Nous lisons dans Bamidbar 32, 1 et suivants les circonstances dans lesquelles les tribus de Reouvèn et de Gad ont été autorisées par Moïse à s’installer dans les territoires que les enfants d’Israël avaient conquis au-delà du Jourdain. Cette autorisation leur a été accordée moyennant la promesse de participer, aux côtés des autres tribus, à la conquête d’Erets Yisrael.
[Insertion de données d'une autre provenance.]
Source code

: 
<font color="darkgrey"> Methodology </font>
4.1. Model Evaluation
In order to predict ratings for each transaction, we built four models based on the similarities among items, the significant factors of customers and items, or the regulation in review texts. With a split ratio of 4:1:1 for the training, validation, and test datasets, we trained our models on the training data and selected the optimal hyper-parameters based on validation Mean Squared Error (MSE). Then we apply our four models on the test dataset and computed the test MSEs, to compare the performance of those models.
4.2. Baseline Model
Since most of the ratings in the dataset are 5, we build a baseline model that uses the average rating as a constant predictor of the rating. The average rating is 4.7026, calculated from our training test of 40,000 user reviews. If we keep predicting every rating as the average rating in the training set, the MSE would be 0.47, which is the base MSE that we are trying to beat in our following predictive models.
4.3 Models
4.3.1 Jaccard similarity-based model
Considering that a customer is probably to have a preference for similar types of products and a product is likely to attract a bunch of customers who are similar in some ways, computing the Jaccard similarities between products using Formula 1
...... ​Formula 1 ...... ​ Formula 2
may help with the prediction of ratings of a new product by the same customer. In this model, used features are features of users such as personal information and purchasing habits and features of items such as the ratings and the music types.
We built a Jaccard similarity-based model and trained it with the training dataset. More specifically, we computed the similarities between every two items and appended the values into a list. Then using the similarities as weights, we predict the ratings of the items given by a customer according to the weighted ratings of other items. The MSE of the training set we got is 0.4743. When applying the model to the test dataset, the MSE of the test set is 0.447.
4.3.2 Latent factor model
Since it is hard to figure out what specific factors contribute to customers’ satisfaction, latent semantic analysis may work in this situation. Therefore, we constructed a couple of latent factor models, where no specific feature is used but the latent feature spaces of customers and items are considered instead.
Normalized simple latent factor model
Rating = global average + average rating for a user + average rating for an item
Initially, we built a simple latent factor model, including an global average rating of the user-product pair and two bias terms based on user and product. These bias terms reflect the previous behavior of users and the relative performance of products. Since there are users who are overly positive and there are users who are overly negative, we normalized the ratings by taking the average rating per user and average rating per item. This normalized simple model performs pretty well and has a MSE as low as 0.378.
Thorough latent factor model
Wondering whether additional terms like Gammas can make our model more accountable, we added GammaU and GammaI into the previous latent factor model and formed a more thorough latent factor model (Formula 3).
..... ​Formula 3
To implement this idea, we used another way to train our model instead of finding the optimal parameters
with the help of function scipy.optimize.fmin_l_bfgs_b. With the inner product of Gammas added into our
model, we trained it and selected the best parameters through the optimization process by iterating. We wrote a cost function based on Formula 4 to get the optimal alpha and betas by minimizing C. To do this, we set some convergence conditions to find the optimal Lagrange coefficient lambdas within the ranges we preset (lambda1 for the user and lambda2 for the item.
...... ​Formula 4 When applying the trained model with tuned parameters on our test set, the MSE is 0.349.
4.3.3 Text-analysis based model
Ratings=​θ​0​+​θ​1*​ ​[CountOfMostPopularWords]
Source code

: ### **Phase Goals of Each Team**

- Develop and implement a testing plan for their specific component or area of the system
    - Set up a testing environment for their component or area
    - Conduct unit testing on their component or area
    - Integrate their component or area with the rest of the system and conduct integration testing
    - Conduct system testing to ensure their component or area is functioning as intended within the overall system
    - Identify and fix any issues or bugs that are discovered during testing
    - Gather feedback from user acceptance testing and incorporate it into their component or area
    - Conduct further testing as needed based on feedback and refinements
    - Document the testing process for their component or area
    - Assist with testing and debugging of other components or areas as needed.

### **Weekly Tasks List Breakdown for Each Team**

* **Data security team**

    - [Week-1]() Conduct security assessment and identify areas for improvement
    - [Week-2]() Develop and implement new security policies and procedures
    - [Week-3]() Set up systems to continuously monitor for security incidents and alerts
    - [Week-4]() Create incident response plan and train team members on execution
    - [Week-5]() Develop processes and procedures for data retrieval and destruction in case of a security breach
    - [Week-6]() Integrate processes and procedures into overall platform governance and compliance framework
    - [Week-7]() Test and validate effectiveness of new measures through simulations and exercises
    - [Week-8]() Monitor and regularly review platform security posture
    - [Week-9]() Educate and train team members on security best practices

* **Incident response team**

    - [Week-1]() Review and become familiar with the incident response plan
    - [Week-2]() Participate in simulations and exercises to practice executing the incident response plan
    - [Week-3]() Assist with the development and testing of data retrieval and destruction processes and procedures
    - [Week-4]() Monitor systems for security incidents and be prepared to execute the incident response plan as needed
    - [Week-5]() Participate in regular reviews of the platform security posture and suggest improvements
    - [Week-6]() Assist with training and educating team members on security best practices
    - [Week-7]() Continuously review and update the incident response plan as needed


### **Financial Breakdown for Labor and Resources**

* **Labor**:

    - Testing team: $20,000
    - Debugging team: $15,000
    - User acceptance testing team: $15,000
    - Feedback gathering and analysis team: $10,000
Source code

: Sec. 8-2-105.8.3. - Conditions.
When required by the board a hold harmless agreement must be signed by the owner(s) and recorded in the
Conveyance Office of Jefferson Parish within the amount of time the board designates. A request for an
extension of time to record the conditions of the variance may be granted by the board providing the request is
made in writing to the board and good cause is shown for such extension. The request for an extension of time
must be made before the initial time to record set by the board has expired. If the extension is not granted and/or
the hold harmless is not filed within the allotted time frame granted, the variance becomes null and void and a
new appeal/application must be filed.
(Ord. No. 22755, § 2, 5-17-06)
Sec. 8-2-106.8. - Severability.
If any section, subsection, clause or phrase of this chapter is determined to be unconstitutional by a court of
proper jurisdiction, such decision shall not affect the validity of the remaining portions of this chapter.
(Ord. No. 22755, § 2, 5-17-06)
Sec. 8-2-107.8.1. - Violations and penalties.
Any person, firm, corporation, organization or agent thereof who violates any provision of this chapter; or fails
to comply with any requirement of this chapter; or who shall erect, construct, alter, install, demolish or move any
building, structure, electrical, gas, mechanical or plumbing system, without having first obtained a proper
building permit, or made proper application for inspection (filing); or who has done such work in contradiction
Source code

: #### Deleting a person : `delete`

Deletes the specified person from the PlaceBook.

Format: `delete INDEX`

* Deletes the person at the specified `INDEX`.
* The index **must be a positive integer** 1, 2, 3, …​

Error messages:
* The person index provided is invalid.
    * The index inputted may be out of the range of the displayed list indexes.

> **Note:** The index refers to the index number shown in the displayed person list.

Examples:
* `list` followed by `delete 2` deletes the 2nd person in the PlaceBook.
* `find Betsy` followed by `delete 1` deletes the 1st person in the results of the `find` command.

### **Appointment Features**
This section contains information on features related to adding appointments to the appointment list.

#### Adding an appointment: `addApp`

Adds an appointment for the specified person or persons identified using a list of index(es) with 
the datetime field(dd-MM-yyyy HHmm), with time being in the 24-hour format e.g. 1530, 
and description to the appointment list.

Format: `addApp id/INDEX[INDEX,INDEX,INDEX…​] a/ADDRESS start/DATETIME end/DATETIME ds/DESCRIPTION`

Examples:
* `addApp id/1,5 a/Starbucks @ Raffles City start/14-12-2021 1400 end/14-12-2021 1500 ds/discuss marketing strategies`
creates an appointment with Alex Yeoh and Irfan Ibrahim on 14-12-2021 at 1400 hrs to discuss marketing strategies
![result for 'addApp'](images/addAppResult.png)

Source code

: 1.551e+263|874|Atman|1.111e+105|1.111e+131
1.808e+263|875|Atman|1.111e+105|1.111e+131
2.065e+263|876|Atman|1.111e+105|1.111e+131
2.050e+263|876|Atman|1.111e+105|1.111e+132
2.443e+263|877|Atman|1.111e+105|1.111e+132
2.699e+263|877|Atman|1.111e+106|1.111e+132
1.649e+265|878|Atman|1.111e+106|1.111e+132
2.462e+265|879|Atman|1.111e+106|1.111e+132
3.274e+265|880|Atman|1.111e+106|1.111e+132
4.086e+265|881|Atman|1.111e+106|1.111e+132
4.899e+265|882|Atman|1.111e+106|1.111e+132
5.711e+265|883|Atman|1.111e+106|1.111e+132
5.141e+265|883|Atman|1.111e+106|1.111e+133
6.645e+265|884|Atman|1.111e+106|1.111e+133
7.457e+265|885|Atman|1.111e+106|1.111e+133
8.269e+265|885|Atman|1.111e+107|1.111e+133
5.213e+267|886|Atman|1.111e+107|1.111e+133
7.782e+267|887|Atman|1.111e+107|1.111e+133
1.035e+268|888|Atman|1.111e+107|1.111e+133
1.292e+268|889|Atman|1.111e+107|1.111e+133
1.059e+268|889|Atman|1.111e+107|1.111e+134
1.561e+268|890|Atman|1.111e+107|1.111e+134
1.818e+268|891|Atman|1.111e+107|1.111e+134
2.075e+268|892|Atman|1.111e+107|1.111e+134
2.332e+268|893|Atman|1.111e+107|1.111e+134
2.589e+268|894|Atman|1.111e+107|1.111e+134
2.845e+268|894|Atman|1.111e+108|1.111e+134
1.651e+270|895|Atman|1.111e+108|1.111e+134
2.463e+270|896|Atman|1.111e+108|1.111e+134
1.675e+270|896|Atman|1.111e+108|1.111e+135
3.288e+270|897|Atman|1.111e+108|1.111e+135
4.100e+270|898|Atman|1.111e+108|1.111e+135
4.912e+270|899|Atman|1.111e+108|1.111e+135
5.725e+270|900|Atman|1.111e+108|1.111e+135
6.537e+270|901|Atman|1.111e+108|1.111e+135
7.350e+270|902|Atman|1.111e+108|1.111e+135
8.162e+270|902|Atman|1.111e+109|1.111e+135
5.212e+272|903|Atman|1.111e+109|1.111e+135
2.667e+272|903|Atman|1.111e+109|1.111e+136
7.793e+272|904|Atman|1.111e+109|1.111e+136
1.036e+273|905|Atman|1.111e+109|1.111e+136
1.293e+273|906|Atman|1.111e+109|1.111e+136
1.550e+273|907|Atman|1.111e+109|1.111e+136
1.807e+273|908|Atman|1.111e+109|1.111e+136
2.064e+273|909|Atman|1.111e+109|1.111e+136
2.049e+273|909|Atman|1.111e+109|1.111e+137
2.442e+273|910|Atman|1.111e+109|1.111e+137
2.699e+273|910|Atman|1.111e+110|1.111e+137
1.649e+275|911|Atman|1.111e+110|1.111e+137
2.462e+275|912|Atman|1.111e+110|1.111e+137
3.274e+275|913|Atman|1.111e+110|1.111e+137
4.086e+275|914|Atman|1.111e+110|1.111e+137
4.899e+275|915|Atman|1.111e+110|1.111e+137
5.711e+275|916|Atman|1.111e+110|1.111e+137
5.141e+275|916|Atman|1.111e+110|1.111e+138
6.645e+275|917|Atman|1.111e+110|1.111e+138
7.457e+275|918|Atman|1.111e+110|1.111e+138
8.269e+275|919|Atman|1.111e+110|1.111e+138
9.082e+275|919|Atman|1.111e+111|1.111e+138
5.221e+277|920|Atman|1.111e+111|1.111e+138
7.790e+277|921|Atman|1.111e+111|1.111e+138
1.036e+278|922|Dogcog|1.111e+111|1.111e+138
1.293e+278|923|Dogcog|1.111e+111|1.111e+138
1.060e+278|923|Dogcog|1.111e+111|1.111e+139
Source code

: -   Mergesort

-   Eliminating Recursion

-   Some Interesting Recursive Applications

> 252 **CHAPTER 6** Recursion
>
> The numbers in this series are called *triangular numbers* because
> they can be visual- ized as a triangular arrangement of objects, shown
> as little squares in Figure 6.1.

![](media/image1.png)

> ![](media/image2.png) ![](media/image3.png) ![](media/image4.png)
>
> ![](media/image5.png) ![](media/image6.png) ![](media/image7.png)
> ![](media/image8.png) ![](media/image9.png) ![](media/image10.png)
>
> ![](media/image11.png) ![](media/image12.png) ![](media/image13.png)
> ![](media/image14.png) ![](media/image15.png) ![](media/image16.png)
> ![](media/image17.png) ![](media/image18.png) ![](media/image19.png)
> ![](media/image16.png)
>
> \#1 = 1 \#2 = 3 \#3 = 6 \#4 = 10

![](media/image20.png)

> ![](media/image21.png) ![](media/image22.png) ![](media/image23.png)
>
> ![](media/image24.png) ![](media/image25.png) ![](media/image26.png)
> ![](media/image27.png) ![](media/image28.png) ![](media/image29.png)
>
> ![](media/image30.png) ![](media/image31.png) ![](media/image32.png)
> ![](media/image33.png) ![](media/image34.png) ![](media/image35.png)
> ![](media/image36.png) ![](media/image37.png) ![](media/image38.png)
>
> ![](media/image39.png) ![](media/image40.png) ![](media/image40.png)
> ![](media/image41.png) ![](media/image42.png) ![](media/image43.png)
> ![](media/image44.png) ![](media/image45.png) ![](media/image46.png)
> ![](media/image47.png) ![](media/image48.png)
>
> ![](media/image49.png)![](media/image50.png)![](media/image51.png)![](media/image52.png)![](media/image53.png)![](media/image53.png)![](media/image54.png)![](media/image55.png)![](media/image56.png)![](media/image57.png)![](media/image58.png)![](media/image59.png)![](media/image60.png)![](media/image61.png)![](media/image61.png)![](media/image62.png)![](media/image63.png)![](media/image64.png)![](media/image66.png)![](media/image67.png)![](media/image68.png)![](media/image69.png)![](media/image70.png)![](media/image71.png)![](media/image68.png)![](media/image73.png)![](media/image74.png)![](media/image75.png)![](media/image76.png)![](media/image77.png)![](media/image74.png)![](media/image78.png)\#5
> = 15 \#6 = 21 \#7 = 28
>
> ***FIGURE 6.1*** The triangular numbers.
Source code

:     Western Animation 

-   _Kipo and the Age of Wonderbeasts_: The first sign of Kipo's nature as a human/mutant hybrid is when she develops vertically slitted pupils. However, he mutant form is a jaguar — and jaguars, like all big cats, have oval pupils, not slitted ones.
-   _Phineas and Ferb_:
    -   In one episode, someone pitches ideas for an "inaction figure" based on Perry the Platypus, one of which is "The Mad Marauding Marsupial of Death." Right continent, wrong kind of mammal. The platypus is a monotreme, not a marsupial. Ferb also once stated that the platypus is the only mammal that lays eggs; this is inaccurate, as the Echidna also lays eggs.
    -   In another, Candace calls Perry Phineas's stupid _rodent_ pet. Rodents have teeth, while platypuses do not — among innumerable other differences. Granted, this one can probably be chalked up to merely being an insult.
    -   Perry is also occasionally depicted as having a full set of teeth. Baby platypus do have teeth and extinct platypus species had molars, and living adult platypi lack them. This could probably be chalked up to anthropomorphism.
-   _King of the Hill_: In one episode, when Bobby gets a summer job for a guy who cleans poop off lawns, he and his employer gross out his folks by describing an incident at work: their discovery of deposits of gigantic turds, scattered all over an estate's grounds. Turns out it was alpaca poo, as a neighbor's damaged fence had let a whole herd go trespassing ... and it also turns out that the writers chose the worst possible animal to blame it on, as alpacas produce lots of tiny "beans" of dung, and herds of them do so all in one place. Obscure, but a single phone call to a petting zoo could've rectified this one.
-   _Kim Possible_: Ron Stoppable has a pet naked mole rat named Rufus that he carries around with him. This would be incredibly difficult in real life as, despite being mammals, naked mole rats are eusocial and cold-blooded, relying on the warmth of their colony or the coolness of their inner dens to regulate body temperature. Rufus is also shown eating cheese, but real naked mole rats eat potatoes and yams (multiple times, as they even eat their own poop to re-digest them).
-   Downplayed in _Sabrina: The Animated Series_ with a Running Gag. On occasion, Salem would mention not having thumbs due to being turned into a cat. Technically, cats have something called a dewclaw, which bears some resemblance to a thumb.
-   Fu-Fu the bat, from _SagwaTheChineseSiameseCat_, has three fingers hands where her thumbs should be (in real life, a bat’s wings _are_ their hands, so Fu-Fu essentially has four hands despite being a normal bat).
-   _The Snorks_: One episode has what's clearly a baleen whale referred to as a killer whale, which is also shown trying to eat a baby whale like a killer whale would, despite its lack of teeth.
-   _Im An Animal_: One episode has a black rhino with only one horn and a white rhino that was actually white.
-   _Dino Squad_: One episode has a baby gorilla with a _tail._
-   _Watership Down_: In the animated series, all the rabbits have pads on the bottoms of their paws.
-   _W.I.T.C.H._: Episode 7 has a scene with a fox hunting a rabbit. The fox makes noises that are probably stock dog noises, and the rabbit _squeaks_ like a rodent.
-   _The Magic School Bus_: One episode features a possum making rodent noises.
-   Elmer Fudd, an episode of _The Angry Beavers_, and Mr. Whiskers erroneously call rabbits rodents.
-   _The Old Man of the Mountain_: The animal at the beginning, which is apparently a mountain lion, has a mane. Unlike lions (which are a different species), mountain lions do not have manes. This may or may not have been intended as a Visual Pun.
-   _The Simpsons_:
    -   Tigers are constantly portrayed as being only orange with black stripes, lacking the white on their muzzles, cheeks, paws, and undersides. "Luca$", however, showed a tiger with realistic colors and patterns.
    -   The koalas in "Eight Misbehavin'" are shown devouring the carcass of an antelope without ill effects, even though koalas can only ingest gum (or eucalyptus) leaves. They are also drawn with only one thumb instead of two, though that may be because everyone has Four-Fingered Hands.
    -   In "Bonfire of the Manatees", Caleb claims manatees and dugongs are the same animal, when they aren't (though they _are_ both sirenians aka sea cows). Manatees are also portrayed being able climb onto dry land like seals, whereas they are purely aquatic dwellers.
Plus tard, lorsque Josué rappela leur promesse à ces tribus, elles lui répondirent qu’elles n’y manqueraient pas, ajoutant à ce renouvellement de leur engagement la phrase suivante : « Tout homme qui sera rebelle à ton commandement, et qui n’écoutera pas tes paroles en tout ce que tu nous commanderas, sera mis à mort ; seulement fortifie-toi et sois ferme » (Josué 1, 18).
Pourquoi un tel avertissement, avec tout ce qu’il a d’excessif, de la part de ces deux tribus ? N’est-il pas d’autant plus surabondant que celles-ci avaient obtenu les territoires qu’elles convoitaient, et qu’il ne leur restait plus qu’à s’acquitter de leur promesse ?
Rabbi Naftali Tsevi Yehouda Berlin, le Netsiv (1817-1893), explique à ce sujet que les tribus de Reouvèn et de Gad considéraient que si elles ne participaient pas à la guerre qui se préparait, leur inaction aurait un effet dévastateur sur le moral des autres tribus, qui seraient prises de panique en voyant qu’une partie d’entre elles aurait déserté. Aussi se sont-elles obstinément attachées à leur promesse, invitant Josué à mettre à mort quiconque manquerait à son devoir.
Rav Waldenberg (1911-2006) cite à ce sujet un commentaire d’Abarbanel sur le comportement de Débora lors de la guerre contre Sissera (Choftim 4, 4 et suivants). Selon ce commentateur, c’est contre son gré qu’elle a participé à la bataille, et elle ne l’a fait que dans le dessein d’y encourager Baraq, le général en chef, et parce que « les enfants d’Israël étaient terrifiés devant l’armée et les chars de Sissera, de sorte qu’elle s’est jointe à eux pour renforcer leurs cœurs et les rassurer par la présence parmi eux d’une prophétesse. »
Ce commentaire ne peut que nous encourager à une réflexion sur l’influence que peut avoir sur les soldats et leurs familles la non-participation à leurs opérations de membres d’autres couches de la population qui ne partagent pas leur fardeau ni les risques qu’il comporte.